My writing springs from the ways that larger world events shape personal identity: History with a capital “H” informs personal history with a small “h”. In my memoir, Letters to My Father: Excavating a Jewish Identity in Poland and Belarus, I explore how my father’s veiling of his Jewish identity moved me as a first generation American to go to Poland and Belarus to “excavate” my family documents. Amazingly, after two world wars, I found my father’s birth record of 1912 in Belarus, as well as an archive of all my family members who had been annihilated in the Shoah—from ages three to ninety-five—including their photographs.

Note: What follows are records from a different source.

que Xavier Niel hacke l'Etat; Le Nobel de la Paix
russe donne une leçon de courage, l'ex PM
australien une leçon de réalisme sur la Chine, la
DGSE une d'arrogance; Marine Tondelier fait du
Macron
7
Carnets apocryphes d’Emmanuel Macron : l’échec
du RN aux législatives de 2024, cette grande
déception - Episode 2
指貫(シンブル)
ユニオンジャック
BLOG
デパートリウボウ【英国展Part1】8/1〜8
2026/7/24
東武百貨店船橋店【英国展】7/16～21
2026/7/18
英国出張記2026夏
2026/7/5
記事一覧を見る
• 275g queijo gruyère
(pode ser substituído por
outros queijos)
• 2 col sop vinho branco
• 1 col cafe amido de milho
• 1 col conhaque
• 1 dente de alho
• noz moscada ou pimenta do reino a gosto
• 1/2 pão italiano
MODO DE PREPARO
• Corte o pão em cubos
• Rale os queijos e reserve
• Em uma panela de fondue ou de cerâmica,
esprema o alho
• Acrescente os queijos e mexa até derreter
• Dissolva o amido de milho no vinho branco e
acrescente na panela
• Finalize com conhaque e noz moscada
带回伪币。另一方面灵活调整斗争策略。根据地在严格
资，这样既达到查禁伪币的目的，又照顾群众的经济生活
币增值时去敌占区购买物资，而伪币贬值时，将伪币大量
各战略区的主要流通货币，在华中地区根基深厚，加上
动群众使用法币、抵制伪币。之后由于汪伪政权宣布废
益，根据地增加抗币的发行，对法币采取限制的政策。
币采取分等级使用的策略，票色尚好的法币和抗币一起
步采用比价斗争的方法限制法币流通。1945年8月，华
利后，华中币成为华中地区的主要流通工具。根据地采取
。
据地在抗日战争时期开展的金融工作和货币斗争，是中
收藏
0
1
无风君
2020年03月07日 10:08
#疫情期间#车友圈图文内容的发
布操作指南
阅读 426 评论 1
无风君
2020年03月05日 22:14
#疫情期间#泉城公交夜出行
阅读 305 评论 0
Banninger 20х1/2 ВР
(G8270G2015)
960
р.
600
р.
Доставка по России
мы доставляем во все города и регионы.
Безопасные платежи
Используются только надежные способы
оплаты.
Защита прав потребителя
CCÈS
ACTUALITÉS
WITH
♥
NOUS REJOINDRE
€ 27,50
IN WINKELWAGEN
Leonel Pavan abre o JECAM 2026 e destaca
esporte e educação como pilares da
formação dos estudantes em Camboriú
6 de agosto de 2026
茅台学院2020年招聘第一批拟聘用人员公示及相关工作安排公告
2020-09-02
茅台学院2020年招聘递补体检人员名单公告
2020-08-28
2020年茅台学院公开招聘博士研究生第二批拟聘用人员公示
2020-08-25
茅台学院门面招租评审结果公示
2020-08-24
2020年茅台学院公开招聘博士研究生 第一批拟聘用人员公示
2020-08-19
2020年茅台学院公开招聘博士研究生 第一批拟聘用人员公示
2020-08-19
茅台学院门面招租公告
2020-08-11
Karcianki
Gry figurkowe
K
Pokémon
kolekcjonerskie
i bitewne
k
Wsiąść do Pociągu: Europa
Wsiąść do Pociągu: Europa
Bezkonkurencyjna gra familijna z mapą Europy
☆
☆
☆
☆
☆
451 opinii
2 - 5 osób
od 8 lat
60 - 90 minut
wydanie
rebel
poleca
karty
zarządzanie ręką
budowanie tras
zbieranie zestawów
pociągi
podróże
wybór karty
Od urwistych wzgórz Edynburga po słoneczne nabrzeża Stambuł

The other force behind my writing is my four-decade career as an educator. The fact that I have been fortunate enough to have taught a wide diversity of students—university undergraduates and graduate students; adult students in community college; children of farm workers and Native American high school students; African-American university students in a course I offered; Jewish students at a private academy, Polish university students during my Fulbright in that country—this has allowed me to experience their experience, if you will, to broaden my own sense of personal identity to consider theirs. Parallel to my teaching life has been my scholarly life. My work as a doctoral student penning a dissertation, “Language as a Way of Knowing”, along with work in the British novel, ethnic American literature and composition theory, provided the background for research and writing as a tenured university professor.

 

My current project, Bantry Bay: American in West Cork, Ireland, chronicles the over three decades of summers I have spent in a renovated farmhouse in the town of Bantry in West Cork, Ireland. This book-length project relates my experience becoming part of the community there and researching the history of this formerly IRA stronghold. Apart from the personal fact that I am descended from Irish immigrants on my mother’s side who came to the US in 1840 from Ballina, Ireland during the famine (I have been able to learn their names and genealogy), the story of the British repression of the Irish for over six hundred years, the Irish refusal to submit despite harsh measures, has moved me since I was an adolescent. The tragedy and heroism in Irish history is story enough, but now today, with Brexit, the terrible “Troubles” may already be returning after a hard won and tentative peace.